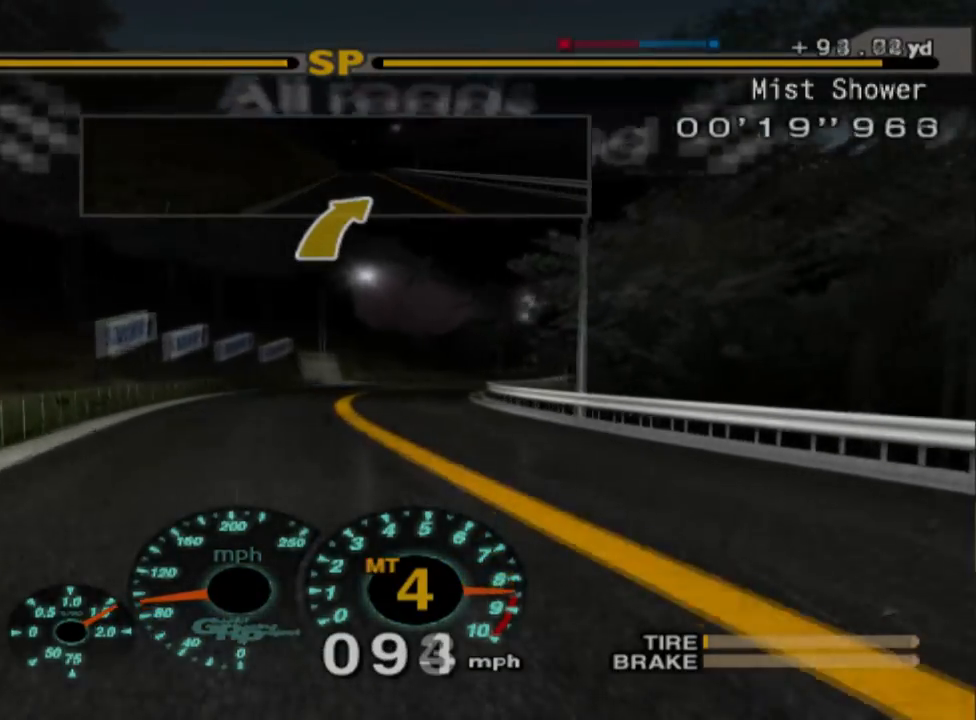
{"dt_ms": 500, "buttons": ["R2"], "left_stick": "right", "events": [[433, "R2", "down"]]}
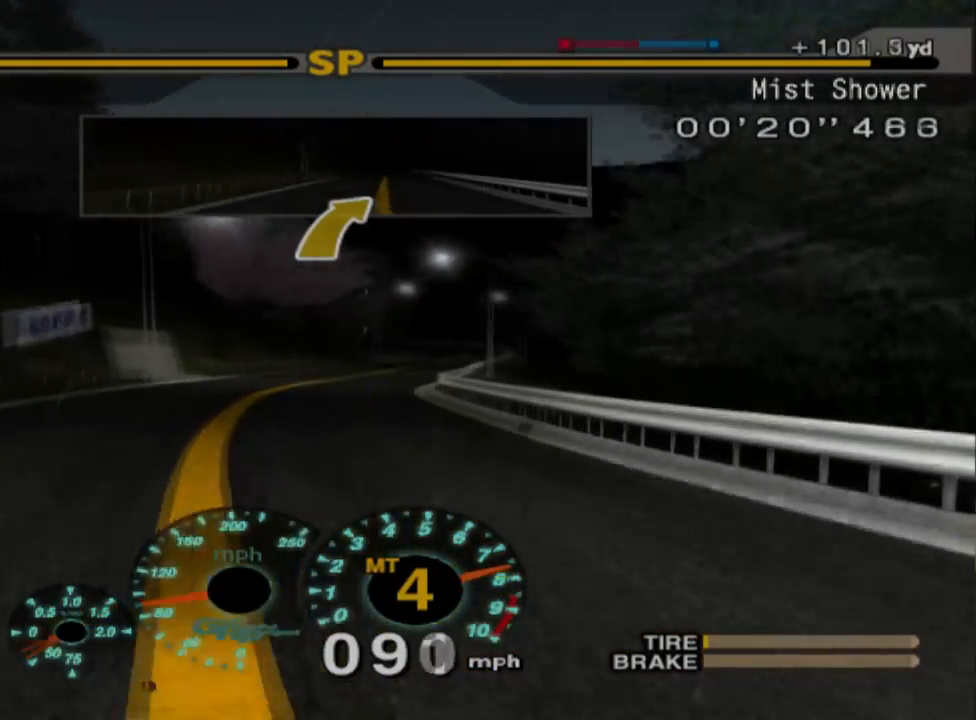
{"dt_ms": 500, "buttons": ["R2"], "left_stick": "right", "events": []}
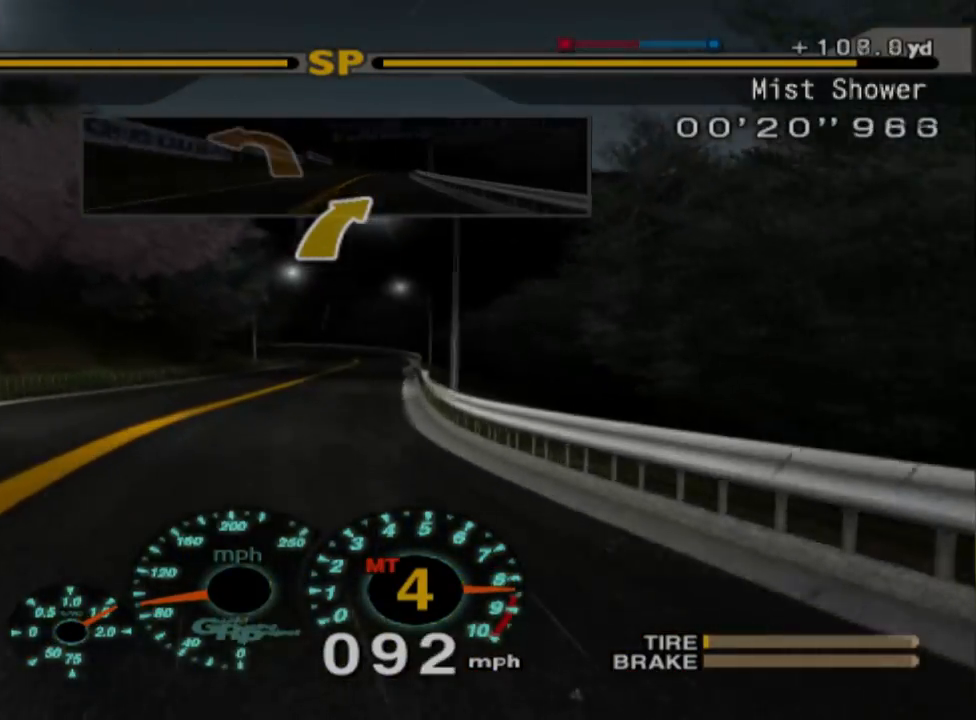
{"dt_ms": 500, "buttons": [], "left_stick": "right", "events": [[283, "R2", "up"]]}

▶ [WORK REQUIRED]:
Pictures are to be left out; the rest of the listing should be printed exactly.

▶ [TASK OUTPUT]:
{"dt_ms": 500, "buttons": ["R2"], "left_stick": "right", "events": [[433, "R2", "down"]]}
{"dt_ms": 500, "buttons": ["R2"], "left_stick": "right", "events": []}
{"dt_ms": 500, "buttons": [], "left_stick": "right", "events": [[283, "R2", "up"]]}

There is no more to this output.